Sunday, January 01, 2012
The clock will strike midnight in about 25 min.utes.
We had a nice dinner together at QDoba and then went for a couple of hours of bowling. I did actually bowl a bit, but I had to resort to being a spectator with my husband when my body rebelled a bit.
We are playing a game called "What's Yours Like?" with a lot of guessing. I am even having a small glass of wine. e It has been an awesome day.
I got a new green cory for my fish tank and finally put the neat castle Mitchell gave me for Christmas in it. It looks amazing and I got to take time to enjoy it.
The ball just dropped. WooHoo!! 2012 and 365 days of new opportunities!
I lost a pound today and I am really celebrating that because I have been gaining and losing the same 3 pounds each week for many weeks and I have finally lost for 2 weeks in a row. I am guessing that the real cause has been a lot of steroid injections and medical procedures and surgeries, but it is still good to see things move the right way. I have decided to work towards a different goal to match my "new" height of 5'7" rather than my former height of 5'9.5" It has been really hard to take that loss of my height for some reason. I know it is reasonable because I lost disks and had part of my spine attached to a metal rod. I have replaced knees as well and I cannot quite stand up straight YET. However, I think that if I am trying to be healthy that I should work towards a different goal because of this. I will succeed at this too and I will succeed in 2012.
As a matter of fact there are a few other things I will accomplish in 2012. I will finish work on my ELL endorsement at grad school. I will have my cataract surgery complete with the corrective lens implants. I will continue to work out at the pool daily and increase the number of laps I can both do and do in succession. I will complete some major work in our house, hopefully with help.
I also hope that we get some sort of vacation this year--maybe a camping trip out of town for a while. I think there is something good about getting away for real.

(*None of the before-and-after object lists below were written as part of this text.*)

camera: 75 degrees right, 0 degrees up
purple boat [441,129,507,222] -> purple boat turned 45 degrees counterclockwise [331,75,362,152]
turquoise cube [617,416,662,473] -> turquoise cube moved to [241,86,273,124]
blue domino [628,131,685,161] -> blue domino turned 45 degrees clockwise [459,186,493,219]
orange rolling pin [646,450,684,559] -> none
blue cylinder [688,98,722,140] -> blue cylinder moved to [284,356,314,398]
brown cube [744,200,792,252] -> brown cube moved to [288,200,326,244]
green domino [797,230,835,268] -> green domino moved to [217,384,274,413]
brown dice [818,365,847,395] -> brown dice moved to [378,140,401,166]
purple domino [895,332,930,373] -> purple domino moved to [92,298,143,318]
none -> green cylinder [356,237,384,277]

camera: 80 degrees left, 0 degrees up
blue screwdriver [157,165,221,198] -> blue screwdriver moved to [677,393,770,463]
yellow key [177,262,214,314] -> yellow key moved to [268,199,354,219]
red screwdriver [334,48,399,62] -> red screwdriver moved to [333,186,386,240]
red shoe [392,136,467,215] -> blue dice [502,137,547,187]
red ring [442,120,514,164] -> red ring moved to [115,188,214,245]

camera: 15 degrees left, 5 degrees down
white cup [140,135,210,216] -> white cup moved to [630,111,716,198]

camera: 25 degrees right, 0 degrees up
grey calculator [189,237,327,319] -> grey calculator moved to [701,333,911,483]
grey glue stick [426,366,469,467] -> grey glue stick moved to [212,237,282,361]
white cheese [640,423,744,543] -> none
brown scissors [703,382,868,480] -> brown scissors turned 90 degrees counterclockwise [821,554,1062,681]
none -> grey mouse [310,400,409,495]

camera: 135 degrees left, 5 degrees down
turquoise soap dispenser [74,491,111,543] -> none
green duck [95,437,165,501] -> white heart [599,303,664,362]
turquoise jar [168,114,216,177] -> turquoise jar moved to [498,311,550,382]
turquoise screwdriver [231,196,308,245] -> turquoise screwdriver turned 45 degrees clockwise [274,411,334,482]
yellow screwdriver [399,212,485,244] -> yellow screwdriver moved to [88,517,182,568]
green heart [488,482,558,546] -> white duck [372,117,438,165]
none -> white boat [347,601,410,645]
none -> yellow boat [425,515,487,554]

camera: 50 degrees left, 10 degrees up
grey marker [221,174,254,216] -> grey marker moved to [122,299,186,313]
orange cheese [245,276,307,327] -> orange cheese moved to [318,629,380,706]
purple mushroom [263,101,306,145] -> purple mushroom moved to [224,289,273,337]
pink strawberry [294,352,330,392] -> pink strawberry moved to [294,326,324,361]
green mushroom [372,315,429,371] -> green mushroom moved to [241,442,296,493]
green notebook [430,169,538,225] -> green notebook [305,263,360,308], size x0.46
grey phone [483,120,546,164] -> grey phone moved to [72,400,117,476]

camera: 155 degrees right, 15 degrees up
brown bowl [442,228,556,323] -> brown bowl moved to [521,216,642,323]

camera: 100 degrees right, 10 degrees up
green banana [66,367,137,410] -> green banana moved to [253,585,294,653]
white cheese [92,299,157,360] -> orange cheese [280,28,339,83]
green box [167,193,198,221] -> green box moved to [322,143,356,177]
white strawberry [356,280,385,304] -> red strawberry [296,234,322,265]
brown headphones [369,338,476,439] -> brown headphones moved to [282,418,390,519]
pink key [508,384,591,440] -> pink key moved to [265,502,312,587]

I am also celebrating a long line of successes this year from getting to wonderland and hitting my goal and losing over 120 pounds to passing my National Boards renewal to getting all of my kids working that are old enough to work to finding ways to care for myself. I am still having to work on that one, but I know I am getting better at it, especially as I clarify the things that help me and that I enjoy beyond doing for my family and students.
Happy New Year, SparkFriends--the best is coming and will keep coming to each and everyone of us.